**Exercise:** The answer should be one number, the count of lines in the data with "footstool".

(Source data)
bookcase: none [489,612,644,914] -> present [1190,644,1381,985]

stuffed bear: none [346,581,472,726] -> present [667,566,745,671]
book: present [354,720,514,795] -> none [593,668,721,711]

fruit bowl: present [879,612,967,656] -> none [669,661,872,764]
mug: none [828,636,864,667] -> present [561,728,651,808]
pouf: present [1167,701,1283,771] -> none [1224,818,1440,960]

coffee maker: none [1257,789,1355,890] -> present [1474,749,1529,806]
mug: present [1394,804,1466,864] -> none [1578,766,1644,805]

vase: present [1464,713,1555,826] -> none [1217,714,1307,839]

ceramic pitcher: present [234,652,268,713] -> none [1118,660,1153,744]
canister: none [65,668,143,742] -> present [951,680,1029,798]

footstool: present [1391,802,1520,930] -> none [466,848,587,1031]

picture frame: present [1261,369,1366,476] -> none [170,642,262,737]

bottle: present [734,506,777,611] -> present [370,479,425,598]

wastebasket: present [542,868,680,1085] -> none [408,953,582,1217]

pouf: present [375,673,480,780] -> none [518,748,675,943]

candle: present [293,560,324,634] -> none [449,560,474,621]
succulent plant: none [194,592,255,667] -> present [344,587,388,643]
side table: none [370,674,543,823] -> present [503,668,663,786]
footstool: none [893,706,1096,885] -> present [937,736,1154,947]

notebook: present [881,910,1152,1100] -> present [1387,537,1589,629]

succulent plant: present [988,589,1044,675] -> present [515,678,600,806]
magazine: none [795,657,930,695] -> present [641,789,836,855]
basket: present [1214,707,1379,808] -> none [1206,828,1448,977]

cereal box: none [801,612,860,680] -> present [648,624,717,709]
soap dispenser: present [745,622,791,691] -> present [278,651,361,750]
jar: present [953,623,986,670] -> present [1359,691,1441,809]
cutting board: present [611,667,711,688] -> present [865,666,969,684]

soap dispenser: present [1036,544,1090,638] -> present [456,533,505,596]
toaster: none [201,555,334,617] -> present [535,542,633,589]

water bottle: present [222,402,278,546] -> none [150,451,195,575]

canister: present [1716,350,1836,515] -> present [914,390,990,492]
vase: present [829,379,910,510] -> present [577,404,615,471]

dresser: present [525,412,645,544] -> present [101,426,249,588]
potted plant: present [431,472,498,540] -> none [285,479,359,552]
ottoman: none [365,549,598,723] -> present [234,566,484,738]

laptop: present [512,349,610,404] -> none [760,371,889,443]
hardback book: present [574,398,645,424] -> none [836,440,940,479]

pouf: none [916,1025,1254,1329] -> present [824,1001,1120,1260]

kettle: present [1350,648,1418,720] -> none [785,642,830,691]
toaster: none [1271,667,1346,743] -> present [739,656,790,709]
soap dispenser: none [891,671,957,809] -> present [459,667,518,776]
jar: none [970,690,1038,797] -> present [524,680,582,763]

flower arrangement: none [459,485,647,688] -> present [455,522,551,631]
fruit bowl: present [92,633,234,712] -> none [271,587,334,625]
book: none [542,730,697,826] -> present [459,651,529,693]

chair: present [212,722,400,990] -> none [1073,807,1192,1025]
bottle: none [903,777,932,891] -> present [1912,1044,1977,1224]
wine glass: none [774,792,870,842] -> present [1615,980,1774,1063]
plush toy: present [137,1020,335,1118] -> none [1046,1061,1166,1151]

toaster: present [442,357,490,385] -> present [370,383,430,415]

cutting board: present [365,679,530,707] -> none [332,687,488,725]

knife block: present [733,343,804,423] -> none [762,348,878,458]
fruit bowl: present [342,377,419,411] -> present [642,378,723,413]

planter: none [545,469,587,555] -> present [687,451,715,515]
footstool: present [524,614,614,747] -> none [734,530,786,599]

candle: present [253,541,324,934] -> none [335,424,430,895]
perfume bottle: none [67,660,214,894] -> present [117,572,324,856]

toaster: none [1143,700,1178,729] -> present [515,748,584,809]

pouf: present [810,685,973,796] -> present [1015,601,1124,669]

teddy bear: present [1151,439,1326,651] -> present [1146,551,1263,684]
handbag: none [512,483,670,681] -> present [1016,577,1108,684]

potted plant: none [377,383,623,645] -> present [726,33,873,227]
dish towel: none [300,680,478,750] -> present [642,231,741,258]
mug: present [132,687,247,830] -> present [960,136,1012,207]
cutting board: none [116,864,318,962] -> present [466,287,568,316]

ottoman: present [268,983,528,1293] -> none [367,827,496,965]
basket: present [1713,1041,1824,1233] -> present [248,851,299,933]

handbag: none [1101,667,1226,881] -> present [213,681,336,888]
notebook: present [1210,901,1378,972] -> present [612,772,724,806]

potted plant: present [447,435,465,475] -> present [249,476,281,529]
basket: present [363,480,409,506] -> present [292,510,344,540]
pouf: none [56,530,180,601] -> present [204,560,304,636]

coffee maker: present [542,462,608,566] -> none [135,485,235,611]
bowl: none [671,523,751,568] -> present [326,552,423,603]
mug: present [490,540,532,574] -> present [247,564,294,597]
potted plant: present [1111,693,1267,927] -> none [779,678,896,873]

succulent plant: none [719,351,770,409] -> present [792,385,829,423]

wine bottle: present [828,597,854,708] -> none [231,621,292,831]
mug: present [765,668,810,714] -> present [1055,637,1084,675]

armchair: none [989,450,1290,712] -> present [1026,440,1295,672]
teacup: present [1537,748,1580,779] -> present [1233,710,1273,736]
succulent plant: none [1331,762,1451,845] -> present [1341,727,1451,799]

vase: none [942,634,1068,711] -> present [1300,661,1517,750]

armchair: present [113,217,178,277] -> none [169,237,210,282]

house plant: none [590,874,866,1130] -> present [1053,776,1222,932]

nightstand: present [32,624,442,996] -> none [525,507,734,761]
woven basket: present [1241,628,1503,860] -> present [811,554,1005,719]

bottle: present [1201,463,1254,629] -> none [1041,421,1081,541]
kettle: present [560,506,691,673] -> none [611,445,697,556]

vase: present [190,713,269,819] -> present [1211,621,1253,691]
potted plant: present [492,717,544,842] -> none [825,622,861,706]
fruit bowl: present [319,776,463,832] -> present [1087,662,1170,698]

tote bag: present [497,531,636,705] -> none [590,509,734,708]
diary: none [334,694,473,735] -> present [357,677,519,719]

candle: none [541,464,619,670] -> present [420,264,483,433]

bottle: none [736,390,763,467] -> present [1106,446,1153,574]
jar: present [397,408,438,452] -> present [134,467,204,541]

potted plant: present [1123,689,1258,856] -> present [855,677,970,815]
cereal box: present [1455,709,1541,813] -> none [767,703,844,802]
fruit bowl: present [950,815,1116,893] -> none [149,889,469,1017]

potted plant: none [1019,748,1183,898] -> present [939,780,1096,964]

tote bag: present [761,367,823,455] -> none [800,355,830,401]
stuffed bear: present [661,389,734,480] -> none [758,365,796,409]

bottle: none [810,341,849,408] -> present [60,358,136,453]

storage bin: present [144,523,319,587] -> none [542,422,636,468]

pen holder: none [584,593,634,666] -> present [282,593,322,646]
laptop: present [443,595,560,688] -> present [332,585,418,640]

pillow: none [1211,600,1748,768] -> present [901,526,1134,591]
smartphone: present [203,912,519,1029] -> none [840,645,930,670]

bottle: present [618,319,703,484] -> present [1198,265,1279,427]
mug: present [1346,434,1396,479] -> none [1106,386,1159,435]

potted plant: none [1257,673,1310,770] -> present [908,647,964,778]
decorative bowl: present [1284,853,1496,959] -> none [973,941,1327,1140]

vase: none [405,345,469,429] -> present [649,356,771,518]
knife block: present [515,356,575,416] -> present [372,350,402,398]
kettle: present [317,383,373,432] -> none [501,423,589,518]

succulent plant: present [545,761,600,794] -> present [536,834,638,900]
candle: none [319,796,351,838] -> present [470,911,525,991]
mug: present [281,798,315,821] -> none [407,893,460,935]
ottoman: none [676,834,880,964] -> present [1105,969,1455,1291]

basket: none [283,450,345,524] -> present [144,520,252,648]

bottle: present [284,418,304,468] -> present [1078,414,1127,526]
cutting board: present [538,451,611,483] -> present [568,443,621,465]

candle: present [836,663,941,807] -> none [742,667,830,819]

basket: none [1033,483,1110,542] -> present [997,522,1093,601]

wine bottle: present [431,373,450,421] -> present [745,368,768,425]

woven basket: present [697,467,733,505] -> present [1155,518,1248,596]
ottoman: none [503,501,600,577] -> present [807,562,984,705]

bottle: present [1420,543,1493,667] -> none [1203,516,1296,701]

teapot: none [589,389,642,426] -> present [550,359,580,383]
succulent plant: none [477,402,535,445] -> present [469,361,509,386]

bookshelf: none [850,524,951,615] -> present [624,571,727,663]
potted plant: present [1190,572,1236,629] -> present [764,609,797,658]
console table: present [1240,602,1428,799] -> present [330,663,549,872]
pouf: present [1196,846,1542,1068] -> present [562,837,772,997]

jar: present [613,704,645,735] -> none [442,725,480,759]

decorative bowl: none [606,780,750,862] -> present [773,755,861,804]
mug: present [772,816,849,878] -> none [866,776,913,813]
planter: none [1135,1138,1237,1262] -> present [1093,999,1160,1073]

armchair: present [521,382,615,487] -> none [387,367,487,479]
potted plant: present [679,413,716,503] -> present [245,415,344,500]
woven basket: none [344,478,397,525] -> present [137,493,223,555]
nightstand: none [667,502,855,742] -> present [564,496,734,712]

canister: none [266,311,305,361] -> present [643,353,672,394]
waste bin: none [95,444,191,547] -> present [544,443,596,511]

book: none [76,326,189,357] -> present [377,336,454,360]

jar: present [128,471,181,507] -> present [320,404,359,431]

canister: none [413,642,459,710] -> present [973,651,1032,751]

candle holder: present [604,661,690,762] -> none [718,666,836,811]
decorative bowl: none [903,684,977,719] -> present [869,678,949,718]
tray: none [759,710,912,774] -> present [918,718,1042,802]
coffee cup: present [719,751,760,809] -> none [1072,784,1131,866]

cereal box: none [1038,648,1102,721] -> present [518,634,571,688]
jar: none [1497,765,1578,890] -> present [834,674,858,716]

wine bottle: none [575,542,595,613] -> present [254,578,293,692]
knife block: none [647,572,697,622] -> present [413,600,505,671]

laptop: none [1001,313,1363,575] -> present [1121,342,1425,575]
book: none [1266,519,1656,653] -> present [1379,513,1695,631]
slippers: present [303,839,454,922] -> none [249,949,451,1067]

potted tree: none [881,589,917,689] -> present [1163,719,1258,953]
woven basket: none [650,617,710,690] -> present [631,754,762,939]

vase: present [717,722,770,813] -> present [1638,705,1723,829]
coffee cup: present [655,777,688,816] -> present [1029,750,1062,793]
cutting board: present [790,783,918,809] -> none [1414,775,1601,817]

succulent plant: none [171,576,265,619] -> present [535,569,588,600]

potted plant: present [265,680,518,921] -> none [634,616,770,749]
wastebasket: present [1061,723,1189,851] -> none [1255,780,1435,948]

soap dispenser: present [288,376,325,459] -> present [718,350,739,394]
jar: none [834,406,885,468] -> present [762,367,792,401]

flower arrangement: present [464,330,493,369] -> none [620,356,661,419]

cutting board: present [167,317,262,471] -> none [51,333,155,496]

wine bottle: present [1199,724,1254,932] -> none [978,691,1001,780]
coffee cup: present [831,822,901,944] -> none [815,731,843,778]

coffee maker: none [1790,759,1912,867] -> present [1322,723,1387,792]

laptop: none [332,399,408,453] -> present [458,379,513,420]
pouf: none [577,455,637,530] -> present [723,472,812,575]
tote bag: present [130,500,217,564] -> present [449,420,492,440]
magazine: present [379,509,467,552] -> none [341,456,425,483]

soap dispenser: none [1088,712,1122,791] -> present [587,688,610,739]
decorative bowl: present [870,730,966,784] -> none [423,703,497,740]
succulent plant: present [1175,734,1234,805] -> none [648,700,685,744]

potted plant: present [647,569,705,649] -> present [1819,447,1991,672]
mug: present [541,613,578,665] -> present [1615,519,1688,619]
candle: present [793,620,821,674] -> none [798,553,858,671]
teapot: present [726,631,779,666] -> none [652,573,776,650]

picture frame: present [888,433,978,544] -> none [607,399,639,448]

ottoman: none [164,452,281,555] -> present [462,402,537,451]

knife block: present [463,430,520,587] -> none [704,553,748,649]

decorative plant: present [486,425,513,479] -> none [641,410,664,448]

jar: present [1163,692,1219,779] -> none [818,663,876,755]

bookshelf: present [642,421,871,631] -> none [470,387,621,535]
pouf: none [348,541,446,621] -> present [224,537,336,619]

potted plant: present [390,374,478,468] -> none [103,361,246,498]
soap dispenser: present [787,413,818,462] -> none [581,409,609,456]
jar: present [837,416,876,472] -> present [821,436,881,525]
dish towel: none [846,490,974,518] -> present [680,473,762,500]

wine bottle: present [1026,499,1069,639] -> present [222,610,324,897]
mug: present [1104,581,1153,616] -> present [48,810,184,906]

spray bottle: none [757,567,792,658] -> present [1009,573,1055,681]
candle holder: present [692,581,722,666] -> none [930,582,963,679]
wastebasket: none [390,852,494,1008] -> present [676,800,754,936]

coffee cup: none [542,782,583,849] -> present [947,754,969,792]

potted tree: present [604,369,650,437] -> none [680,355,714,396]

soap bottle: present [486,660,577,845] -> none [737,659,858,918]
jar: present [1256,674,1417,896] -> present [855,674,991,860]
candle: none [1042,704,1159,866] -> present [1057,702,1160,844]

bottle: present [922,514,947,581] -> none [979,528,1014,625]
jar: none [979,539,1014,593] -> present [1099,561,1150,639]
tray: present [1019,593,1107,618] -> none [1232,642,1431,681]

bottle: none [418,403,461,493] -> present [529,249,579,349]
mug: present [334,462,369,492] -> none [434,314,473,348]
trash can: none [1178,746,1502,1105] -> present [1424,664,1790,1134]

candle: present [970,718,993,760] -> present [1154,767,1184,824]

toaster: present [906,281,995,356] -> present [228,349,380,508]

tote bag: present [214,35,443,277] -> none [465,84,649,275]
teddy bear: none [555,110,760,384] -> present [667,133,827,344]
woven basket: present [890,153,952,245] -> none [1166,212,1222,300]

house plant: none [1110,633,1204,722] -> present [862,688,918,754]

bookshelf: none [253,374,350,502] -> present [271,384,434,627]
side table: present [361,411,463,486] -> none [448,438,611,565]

**Response area:** 3